María Corina Machado
María Corina Machado, the main opposition candidate, has been banned from standing for election in Venezuela © Miguel Gutierrez/EPA-EFE/Shutterstock

Venezuela’s revolutionary socialist President Nicolás Maduro is likely to win re-election next month by hook or by crook, US intelligence agencies believe. This may alarm the longtime authoritarian ruler’s opponents, but some investors sense an opportunity. 

That might seem odd. A victory in tarnished elections by a Moscow ally who has overseen a 75 per cent collapse in GDP, a bond default and a dive in oil production would not normally be the stuff of market dreams.

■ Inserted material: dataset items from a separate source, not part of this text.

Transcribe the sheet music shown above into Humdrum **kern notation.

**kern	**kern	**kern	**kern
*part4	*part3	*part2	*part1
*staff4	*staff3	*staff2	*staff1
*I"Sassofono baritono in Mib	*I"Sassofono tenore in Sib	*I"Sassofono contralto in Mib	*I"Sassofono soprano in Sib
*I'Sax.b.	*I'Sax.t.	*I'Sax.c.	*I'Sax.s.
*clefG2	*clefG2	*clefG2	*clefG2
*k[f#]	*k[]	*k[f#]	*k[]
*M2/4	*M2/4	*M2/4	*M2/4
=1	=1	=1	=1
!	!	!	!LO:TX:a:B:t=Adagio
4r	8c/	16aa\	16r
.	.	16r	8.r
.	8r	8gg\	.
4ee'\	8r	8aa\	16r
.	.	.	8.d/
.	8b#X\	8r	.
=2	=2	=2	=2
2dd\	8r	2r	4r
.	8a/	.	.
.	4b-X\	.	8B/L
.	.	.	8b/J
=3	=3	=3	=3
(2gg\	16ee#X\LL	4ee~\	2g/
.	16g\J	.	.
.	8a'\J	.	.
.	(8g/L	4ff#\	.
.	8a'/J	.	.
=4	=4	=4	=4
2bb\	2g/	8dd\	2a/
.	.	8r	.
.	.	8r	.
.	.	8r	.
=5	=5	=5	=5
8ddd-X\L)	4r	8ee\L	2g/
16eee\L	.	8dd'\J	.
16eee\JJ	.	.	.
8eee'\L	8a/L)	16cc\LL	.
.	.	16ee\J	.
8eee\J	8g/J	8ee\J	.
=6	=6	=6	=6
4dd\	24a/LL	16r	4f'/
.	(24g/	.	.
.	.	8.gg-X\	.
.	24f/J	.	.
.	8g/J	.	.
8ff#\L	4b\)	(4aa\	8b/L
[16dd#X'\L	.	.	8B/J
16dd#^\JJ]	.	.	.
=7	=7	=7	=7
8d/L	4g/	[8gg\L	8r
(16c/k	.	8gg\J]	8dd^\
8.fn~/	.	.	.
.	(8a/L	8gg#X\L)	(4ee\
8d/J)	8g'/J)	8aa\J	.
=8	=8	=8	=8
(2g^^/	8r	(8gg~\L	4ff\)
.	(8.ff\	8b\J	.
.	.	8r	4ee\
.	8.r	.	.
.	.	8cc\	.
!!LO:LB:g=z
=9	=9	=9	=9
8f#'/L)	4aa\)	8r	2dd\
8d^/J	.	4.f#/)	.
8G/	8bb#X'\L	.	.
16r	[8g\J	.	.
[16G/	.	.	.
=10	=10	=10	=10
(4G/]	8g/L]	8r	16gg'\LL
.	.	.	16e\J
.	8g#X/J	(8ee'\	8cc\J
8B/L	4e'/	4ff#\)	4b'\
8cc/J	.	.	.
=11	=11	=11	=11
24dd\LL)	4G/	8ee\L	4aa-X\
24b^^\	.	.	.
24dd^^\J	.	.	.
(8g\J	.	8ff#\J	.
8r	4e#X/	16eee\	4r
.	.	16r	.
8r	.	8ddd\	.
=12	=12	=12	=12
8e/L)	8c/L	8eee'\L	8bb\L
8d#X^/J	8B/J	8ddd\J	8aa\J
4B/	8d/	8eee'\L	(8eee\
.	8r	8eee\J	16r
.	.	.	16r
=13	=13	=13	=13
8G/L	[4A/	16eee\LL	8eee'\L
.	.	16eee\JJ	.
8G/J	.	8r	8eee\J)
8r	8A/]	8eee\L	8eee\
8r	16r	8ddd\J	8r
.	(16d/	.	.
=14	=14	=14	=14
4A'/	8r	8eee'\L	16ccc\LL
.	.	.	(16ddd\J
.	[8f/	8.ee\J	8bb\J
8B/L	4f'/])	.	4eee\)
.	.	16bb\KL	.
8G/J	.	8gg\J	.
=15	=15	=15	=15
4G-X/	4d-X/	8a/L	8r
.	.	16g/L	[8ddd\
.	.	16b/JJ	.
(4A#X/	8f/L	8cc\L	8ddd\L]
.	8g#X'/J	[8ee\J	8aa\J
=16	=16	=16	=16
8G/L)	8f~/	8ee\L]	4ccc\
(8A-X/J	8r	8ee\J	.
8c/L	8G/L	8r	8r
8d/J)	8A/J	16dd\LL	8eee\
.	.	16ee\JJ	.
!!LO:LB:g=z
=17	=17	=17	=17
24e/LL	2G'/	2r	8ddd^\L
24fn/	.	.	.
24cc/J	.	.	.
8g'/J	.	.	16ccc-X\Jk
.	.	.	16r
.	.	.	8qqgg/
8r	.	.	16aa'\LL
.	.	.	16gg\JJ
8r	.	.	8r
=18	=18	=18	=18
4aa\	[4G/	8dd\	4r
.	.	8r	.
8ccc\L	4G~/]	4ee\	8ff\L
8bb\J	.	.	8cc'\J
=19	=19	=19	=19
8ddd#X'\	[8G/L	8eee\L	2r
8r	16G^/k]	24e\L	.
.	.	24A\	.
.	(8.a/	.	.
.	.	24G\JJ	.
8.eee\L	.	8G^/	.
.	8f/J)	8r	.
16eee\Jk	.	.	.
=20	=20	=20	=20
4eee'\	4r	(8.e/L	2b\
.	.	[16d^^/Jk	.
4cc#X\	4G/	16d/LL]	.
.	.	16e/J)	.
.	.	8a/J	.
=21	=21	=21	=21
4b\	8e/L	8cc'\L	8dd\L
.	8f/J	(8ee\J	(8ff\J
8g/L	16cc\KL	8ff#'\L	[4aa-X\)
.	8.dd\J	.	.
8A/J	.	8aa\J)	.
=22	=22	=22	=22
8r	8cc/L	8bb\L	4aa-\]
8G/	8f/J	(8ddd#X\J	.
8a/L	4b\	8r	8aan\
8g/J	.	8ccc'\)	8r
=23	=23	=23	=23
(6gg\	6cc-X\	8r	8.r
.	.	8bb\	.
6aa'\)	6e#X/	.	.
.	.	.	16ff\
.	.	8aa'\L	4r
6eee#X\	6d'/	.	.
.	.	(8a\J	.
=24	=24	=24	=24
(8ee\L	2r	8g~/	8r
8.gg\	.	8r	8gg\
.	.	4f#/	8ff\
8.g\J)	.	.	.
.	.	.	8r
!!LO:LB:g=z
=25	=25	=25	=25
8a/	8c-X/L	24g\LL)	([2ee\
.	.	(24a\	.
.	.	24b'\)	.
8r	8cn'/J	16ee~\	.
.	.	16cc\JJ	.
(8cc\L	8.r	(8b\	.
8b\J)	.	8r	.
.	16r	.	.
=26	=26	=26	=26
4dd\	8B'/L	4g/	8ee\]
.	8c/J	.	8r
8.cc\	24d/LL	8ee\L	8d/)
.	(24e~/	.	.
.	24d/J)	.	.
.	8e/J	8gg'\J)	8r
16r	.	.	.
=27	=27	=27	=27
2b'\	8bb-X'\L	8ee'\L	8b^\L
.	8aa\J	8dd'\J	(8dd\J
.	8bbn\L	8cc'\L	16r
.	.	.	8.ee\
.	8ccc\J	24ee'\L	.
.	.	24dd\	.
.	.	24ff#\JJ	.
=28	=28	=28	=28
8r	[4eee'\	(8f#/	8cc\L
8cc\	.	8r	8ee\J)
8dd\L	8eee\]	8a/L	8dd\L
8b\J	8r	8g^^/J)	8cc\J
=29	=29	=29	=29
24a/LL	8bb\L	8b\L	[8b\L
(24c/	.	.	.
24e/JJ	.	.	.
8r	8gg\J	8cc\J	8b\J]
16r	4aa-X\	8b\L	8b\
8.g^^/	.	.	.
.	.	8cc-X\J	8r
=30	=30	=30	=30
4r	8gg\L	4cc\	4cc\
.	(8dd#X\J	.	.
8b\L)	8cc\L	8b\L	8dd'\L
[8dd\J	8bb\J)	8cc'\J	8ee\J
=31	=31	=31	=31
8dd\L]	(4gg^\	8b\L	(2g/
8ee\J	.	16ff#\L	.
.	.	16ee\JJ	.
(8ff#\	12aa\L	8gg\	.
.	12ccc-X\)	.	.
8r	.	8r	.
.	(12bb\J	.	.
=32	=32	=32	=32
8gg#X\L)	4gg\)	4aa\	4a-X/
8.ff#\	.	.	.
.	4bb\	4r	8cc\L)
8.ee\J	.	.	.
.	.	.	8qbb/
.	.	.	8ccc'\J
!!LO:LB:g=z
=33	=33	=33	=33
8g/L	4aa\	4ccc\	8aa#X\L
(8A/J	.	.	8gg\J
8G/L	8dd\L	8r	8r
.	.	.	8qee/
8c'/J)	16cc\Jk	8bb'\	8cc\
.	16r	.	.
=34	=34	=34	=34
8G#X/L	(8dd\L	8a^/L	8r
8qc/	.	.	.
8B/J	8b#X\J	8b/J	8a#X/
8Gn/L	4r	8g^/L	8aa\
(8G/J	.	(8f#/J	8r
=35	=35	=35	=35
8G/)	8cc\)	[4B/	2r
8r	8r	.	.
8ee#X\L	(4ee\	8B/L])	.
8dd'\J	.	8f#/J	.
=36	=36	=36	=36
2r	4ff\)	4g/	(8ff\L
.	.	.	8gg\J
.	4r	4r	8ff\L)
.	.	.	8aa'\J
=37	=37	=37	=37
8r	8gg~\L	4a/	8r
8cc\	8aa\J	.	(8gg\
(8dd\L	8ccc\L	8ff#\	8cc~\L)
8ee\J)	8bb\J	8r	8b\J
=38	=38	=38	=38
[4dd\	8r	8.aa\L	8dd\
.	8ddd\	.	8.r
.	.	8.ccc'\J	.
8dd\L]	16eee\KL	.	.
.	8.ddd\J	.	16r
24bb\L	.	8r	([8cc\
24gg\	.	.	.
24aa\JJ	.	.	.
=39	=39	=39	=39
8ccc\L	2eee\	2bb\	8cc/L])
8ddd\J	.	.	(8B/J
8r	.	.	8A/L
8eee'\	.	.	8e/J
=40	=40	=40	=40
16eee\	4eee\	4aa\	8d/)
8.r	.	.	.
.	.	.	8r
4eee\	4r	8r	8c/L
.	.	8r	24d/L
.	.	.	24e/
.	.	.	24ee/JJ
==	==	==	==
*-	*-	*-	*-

Yet some oil executives and bondholders think the US and the EU want to find a way to recognise Maduro, having failed to unseat him with sanctions which helped destroy the Venezuelan economy, drive Caracas into the arms of Russia and Iran and spur the exodus of 7.7mn refugees.

A halfway credible election victory by Maduro, they reckon, might do the trick, so long as it does not involve serious violence, the complete banning of the opposition or blatant fraud. After all, they argue, the US and the EU recognise worse regimes.

Speakers at a recent invitation-only Venezuela conference in London laid out the bullish case. The US wants more oil and fewer migrants. The bondholders want their money. The Venezuelan government wants sanctions lifted. The Venezuelan people want decent livelihoods. Oil firms want more oil. As one speaker put it: “This is eminently doable.”

The Venezuela bulls are eyeing big prizes. Caracas has around $160bn of sovereign and state oil company debt outstanding, including interest which has accrued since the 2017 default. The benchmark 2027 sovereign bonds trade at a steep discount, around 18 cents in the dollar, so a successful restructuring could net bondholders a tidy profit.

Oil production has been gradually recovering from a nadir in 2020 after the US relaxed sanctions last year to coax Caracas towards democratic elections. Last month, Venezuela pumped 910,000 bpd, the most in five years, as foreign players led by Chevron expanded joint ventures with the state oil company PDVSA.

Less constructively, Maduro has responded to US concessions by banning the main opposition candidate, María Corina Machado, as well as a replacement she named and raising the spectre of war with neighbouring Guyana.

Washington responded to Maduro’s crackdown by reimposing broad oil sanctions on Venezuela in April. But in a less well-publicised move, it has granted exemptions to individual foreign oil and gas companies for specific deals, allowing production to rise. Chevron has been the main beneficiary, but Repsol, BP, Shell and French independent Maurel & Prom have all received licences.

A 74-year-old unknown retired diplomat, Edmundo González, remains on the ballot for the July 28 polls as the big opposition hope, allowing those who so wish to term the election “semi-competitive”.

Maduro is peddling a softer, smilier image ahead of the election on TikTok, in clips which feature him dancing salsa, playing with a parrot and helping a rapper change a flat tyre.

“You will see, it will all work out fine,” one investor grinned at the London conference, confident that Maduro will secure international recognition for his third term and unlock a debt restructuring. “There may be some turbulence, but turbulence doesn’t bring down the plane.”

A crash landing, however, remains a distinct possibility. Despite government attempts to tilt the electoral playing field its way, polls suggest that González remains on track to beat Maduro by more than 20 percentage points, a margin which would be difficult to engineer away convincingly in the count.

A blatantly fraudulent Maduro victory could bring crowds on the streets in protest. The normally reliable army might desert the president. Obvious cheating or banning the opposition completely would make it very hard for the US or the EU to recognise the result. Machado, the banned opposition candidate, says those trying to convince bondholders and oil firms to stick with Maduro are “not understanding” a shift in mood inside the country.

Luis Vicente León, president of Caracas-based research firm Datanálisis, believes that a “semi-competitive election” could encourage both sides towards negotiations afterwards to ensure governability for the winner.

“But if the gap between the two widens so much that a government victory is only possible with a big fraud or by cancelling the elections, or if the opposition calls big street protests, then the scenarios for negotiation become more complicated.”